> **Data for analysis**:
######

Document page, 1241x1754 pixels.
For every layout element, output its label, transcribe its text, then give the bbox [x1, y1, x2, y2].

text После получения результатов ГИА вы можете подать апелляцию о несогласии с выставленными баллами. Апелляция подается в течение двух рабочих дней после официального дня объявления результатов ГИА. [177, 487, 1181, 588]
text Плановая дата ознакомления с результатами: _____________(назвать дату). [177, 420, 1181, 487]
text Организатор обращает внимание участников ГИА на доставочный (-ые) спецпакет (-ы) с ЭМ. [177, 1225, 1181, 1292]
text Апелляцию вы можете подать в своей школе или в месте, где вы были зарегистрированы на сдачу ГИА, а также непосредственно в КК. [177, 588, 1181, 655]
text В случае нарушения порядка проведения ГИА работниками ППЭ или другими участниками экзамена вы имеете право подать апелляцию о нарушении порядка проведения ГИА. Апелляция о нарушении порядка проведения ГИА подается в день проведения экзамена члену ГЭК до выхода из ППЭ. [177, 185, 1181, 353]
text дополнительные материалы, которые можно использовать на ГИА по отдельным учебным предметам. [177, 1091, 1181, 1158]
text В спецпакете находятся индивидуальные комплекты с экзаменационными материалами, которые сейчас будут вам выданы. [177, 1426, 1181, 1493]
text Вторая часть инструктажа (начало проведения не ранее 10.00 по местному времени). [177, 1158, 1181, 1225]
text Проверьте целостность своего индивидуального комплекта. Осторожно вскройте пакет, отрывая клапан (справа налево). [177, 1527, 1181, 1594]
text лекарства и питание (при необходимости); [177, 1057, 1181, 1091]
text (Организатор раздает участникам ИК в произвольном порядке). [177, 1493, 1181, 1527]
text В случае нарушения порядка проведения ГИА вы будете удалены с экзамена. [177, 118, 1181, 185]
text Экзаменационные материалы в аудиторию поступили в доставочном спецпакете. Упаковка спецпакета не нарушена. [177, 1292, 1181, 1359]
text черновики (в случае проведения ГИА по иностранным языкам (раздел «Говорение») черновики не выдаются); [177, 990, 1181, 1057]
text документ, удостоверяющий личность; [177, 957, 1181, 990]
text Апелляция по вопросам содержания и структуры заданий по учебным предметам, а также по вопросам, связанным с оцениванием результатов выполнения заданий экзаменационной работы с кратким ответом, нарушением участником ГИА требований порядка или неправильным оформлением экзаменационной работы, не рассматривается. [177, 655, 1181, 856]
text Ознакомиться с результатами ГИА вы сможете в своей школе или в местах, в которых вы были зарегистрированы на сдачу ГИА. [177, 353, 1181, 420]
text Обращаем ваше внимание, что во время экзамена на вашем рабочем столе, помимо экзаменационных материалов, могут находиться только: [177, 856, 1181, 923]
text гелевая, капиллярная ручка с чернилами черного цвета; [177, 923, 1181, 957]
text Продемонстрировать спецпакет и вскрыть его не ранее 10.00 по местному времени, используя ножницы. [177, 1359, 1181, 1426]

######

> **What is needed**:
Given the listing above, print all of it word for word.

> **Response**:
Document page, 1241x1754 pixels.
For every layout element, output its label, transcribe its text, then give the bbox [x1, y1, x2, y2].

text После получения результатов ГИА вы можете подать апелляцию о несогласии с выставленными баллами. Апелляция подается в течение двух рабочих дней после официального дня объявления результатов ГИА. [177, 487, 1181, 588]
text Плановая дата ознакомления с результатами: _____________(назвать дату). [177, 420, 1181, 487]
text Организатор обращает внимание участников ГИА на доставочный (-ые) спецпакет (-ы) с ЭМ. [177, 1225, 1181, 1292]
text Апелляцию вы можете подать в своей школе или в месте, где вы были зарегистрированы на сдачу ГИА, а также непосредственно в КК. [177, 588, 1181, 655]
text В случае нарушения порядка проведения ГИА работниками ППЭ или другими участниками экзамена вы имеете право подать апелляцию о нарушении порядка проведения ГИА. Апелляция о нарушении порядка проведения ГИА подается в день проведения экзамена члену ГЭК до выхода из ППЭ. [177, 185, 1181, 353]
text дополнительные материалы, которые можно использовать на ГИА по отдельным учебным предметам. [177, 1091, 1181, 1158]
text В спецпакете находятся индивидуальные комплекты с экзаменационными материалами, которые сейчас будут вам выданы. [177, 1426, 1181, 1493]
text Вторая часть инструктажа (начало проведения не ранее 10.00 по местному времени). [177, 1158, 1181, 1225]
text Проверьте целостность своего индивидуального комплекта. Осторожно вскройте пакет, отрывая клапан (справа налево). [177, 1527, 1181, 1594]
text лекарства и питание (при необходимости); [177, 1057, 1181, 1091]
text (Организатор раздает участникам ИК в произвольном порядке). [177, 1493, 1181, 1527]
text В случае нарушения порядка проведения ГИА вы будете удалены с экзамена. [177, 118, 1181, 185]
text Экзаменационные материалы в аудиторию поступили в доставочном спецпакете. Упаковка спецпакета не нарушена. [177, 1292, 1181, 1359]
text черновики (в случае проведения ГИА по иностранным языкам (раздел «Говорение») черновики не выдаются); [177, 990, 1181, 1057]
text документ, удостоверяющий личность; [177, 957, 1181, 990]
text Апелляция по вопросам содержания и структуры заданий по учебным предметам, а также по вопросам, связанным с оцениванием результатов выполнения заданий экзаменационной работы с кратким ответом, нарушением участником ГИА требований порядка или неправильным оформлением экзаменационной работы, не рассматривается. [177, 655, 1181, 856]
text Ознакомиться с результатами ГИА вы сможете в своей школе или в местах, в которых вы были зарегистрированы на сдачу ГИА. [177, 353, 1181, 420]
text Обращаем ваше внимание, что во время экзамена на вашем рабочем столе, помимо экзаменационных материалов, могут находиться только: [177, 856, 1181, 923]
text гелевая, капиллярная ручка с чернилами черного цвета; [177, 923, 1181, 957]
text Продемонстрировать спецпакет и вскрыть его не ранее 10.00 по местному времени, используя ножницы. [177, 1359, 1181, 1426]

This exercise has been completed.